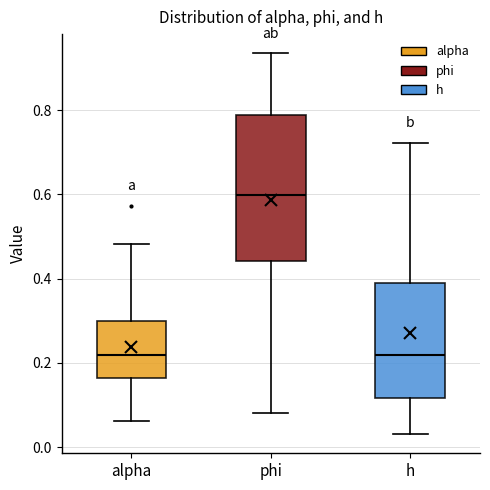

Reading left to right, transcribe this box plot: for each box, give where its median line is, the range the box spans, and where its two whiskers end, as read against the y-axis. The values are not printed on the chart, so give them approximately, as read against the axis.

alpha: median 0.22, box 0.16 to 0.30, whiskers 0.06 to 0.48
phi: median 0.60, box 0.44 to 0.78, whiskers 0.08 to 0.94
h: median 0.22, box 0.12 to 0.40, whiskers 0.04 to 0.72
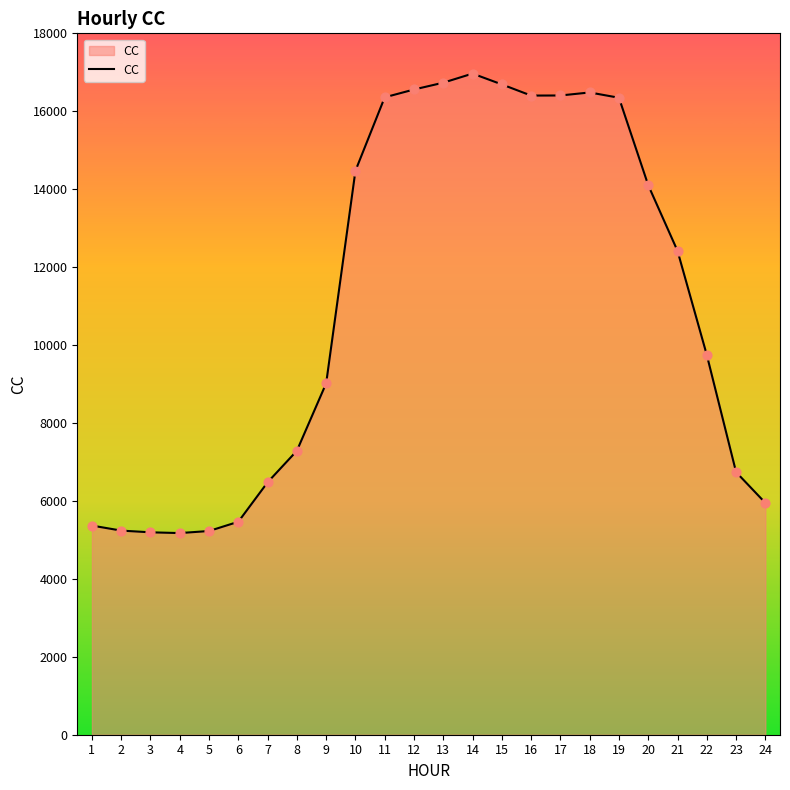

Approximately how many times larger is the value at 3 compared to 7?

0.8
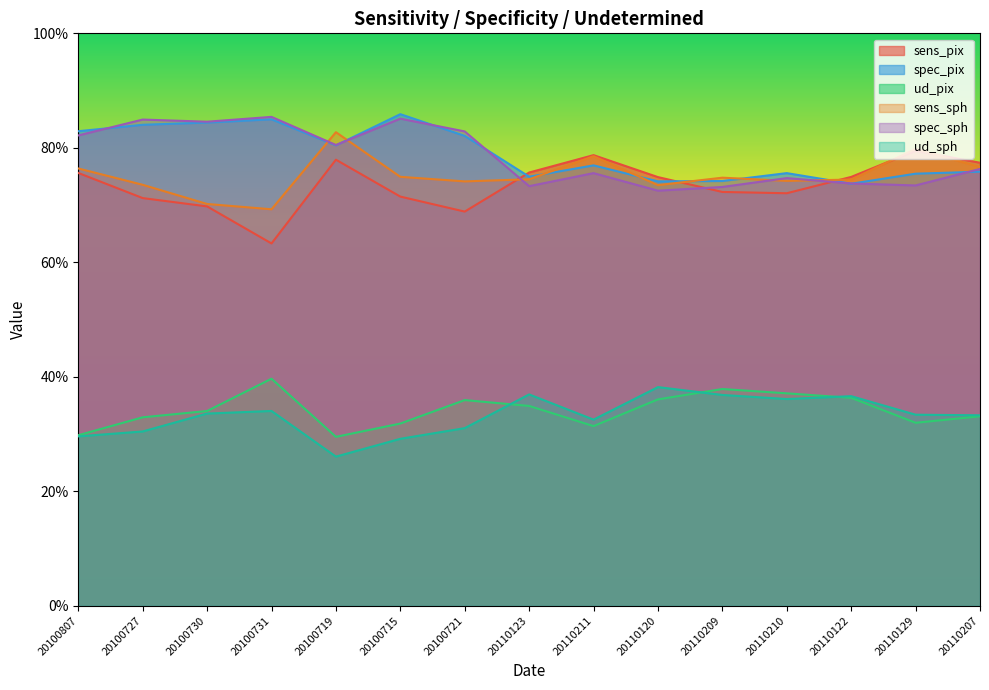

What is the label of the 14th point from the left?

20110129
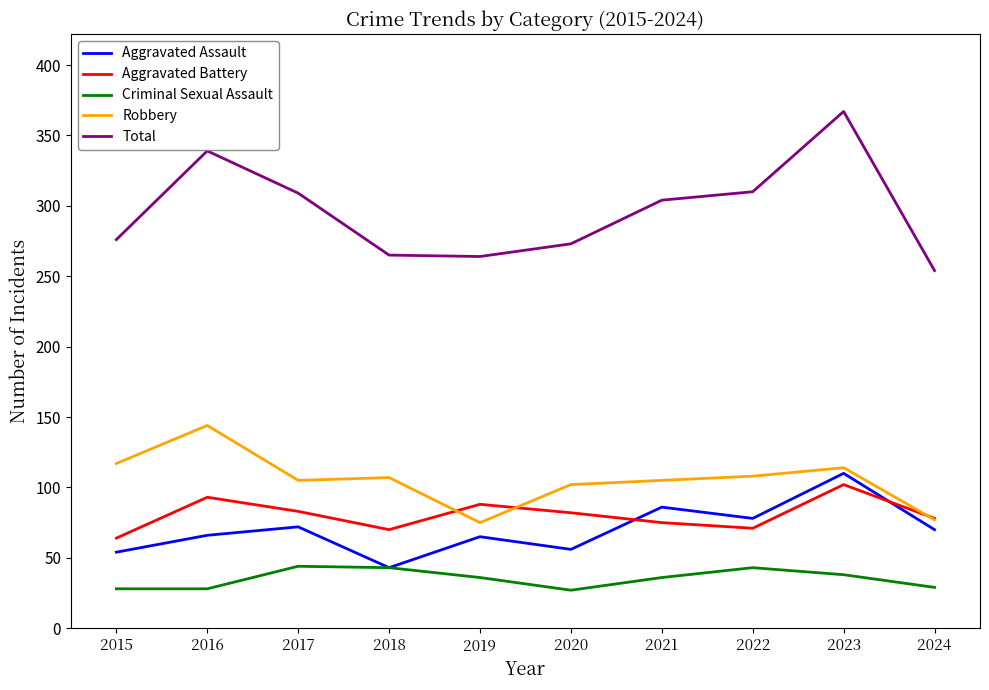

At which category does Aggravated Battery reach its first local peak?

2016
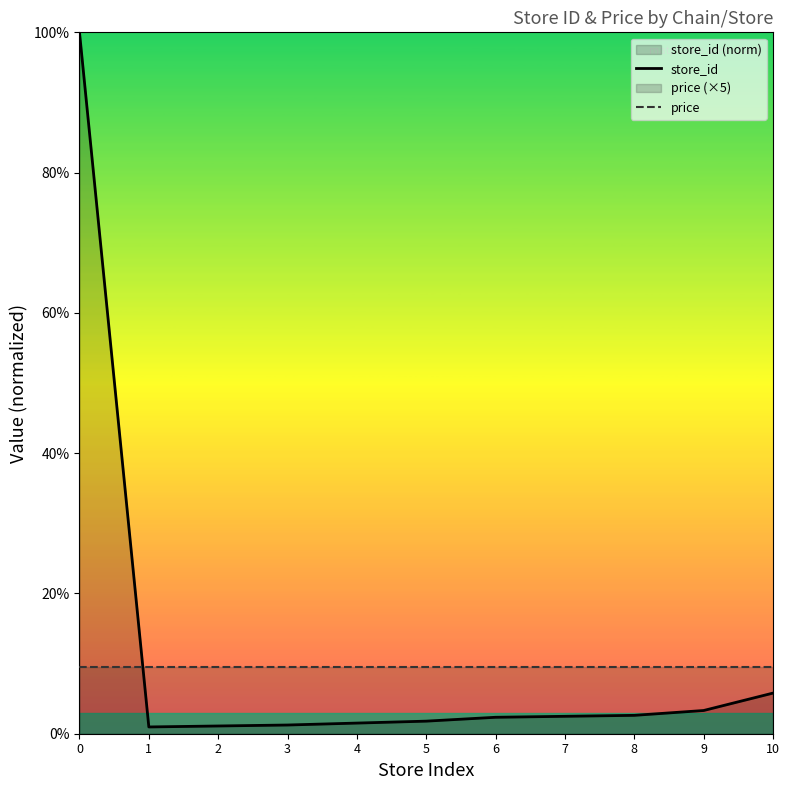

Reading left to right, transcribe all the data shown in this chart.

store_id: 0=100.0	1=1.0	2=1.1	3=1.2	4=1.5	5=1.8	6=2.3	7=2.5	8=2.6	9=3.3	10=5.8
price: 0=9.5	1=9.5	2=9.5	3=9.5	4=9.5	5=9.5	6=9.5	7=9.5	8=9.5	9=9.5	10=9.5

★ ★ ★ ★ ★ ★ ★

» **How to complete this task**
Copy all of the records above exactly as they appear, omitting the pictures.

» **Task output**
Reading left to right, transcribe this box plot: for each box, give where its median line is, the range the box spans, and where its two whiskers end, as read against the y-axis. The values are not printed on the chart, so give them approximately, as read against the axis.

alpha: median 0.22, box 0.16 to 0.30, whiskers 0.06 to 0.48
phi: median 0.60, box 0.44 to 0.78, whiskers 0.08 to 0.94
h: median 0.22, box 0.12 to 0.40, whiskers 0.04 to 0.72

Approximately how many times larger is the value at 3 compared to 7?

0.8

What is the label of the 14th point from the left?

20110129

At which category does Aggravated Battery reach its first local peak?

2016

Reading left to right, transcribe all the data shown in this chart.

store_id: 0=100.0	1=1.0	2=1.1	3=1.2	4=1.5	5=1.8	6=2.3	7=2.5	8=2.6	9=3.3	10=5.8
price: 0=9.5	1=9.5	2=9.5	3=9.5	4=9.5	5=9.5	6=9.5	7=9.5	8=9.5	9=9.5	10=9.5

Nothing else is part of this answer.